Right, so this phrase, “how will they know?”, it kicked me in the teeth a while back. Not literally, you know, but it was a wake-up call.

I used to just put my head down and work. Plowing through tasks, fixing problems, staying late sometimes. Just getting it done. And I sort of figured, people see this, right? My boss sees the results. My team sees the finished product. They must know the effort involved, the hurdles I jumped over.
Man, was I wrong.
There was this one period, things were nuts. We had a deadline, stuff kept breaking, unexpected issues popping up left and right. I was basically firefighting for two weeks straight. Nights, weekends, the whole deal. Pulled it off, we hit the date. Barely.
I walked into my next review meeting feeling pretty good, honestly. Tired, but good. Expected a nod, a “good job handling that mess”. What I got was… normal. Like it was just another Tuesday. There was even a comment about how smoothly that project went in the end. Smoothly! I almost choked.
That’s when it hit me.
How would they know? I never told anyone the details. I just did it. I didn’t flag the big issues I was tackling behind the scenes. I didn’t mention the extra hours. I just delivered the result. From their perspective, maybe it did look smooth. They saw the destination, not the bumpy road I drove to get there.

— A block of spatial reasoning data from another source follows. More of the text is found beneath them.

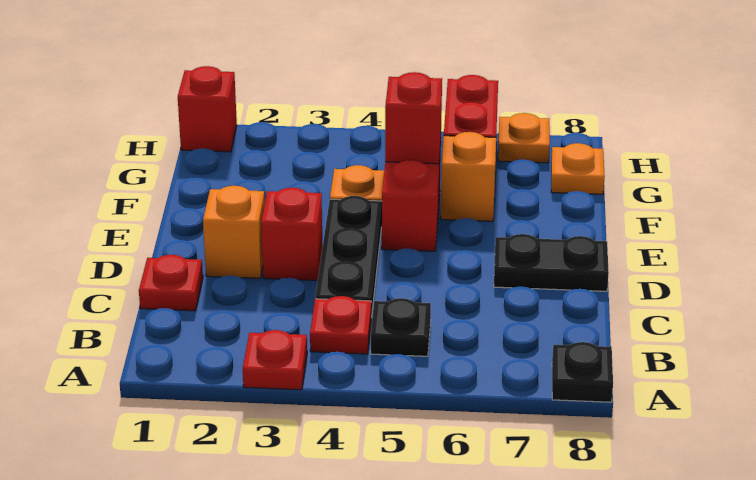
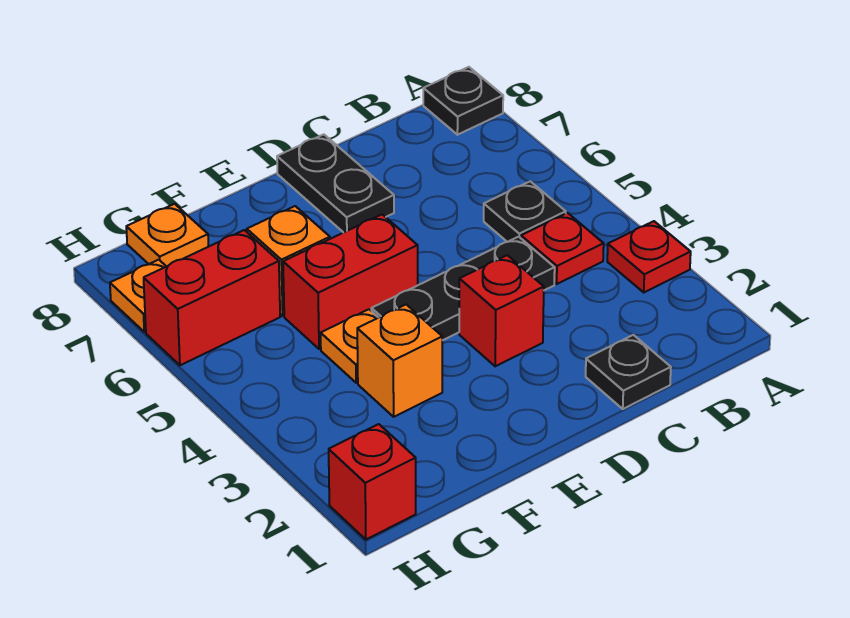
red 1x1 plate [139,255,203,311] -> black 1x1 plate [586,335,671,409]
orange 1x1 brick [203,186,265,278] -> orange 1x1 brick moved to [357,305,442,417]
red 1x1 brick [385,72,442,164] -> none

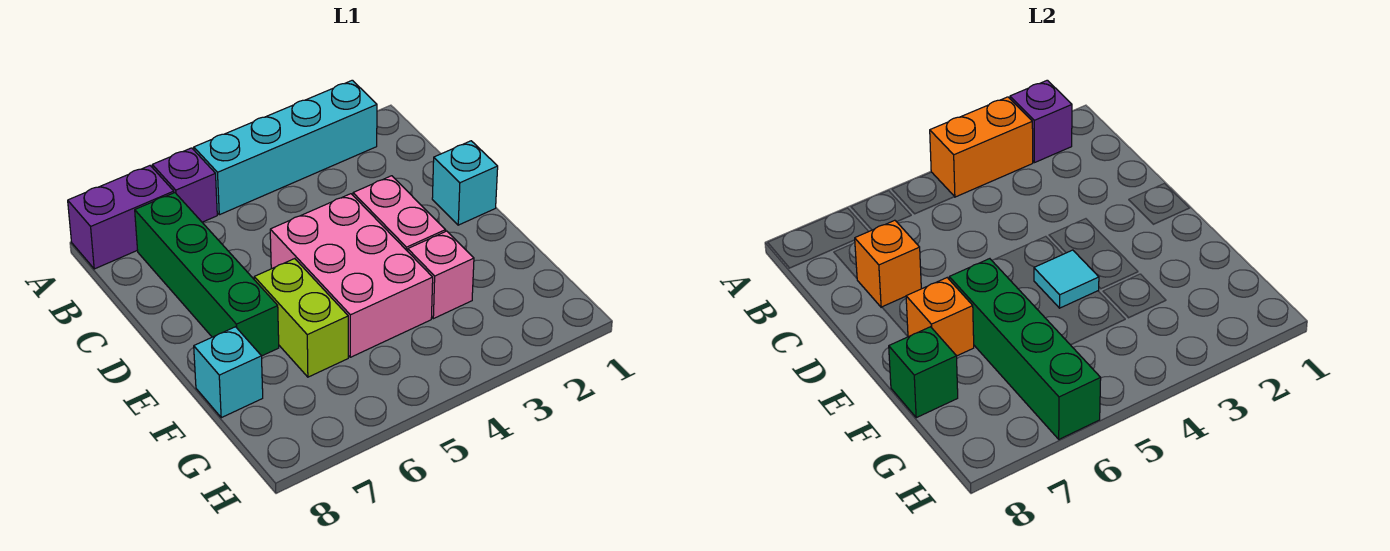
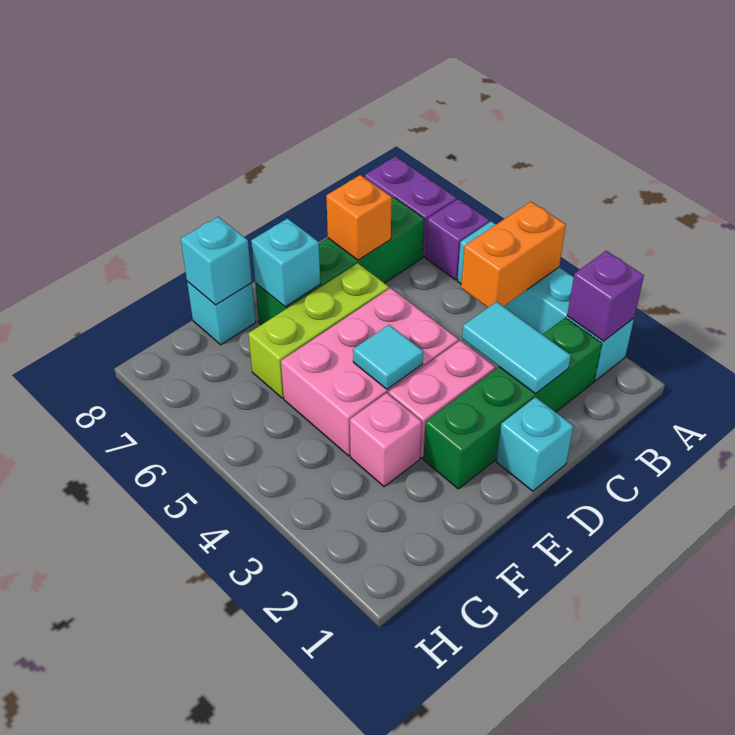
orange 1x2 brick [930,97,1033,197] -> orange 1x2 brick turned to [461,202,566,307]
none -> cyan 1x2 tile [462,302,571,394]
lime 1x2 brick [254,259,348,377] -> lime 1x3 brick [248,263,389,398]
green 1x4 brick [949,259,1101,439] -> green 1x4 brick moved to [423,318,602,489]
orange 1x1 brick [906,278,974,356] -> cyan 1x1 brick [251,218,320,307]
green 1x1 brick [889,327,958,418] -> cyan 1x1 brick [181,217,252,305]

They aren’t mind readers. Nobody is.
So, I had to change things up. It wasn’t about bragging, not at all. It was just about making the work visible. Here’s kinda what I started doing:
- Started sending short, factual updates on complex tasks. Like, “Hit a snag with X, had to reroute using Y, took about Z extra hours, but back on track.”
- If I solved a tricky problem, I’d briefly document what the problem was and how I fixed it. Maybe just in an internal note or a quick team message.
- Made a point to mention roadblocks in team meetings, not as complaints, but as information. “Just a heads-up, dealing with this unexpected thing, might impact timeline slightly.”
- Basically, I started communicating the process, not just the final result.
It felt weird at first. Like I was making excuses or trying too hard to get noticed. But it wasn’t about that. It was just about giving people context. Letting them see behind the curtain a little bit.
And you know what? Things got better. People understood the challenges more. Collaboration improved because the team knew where the tricky spots were. And yeah, sometimes, the recognition for the actual effort came through too. Because now, they knew.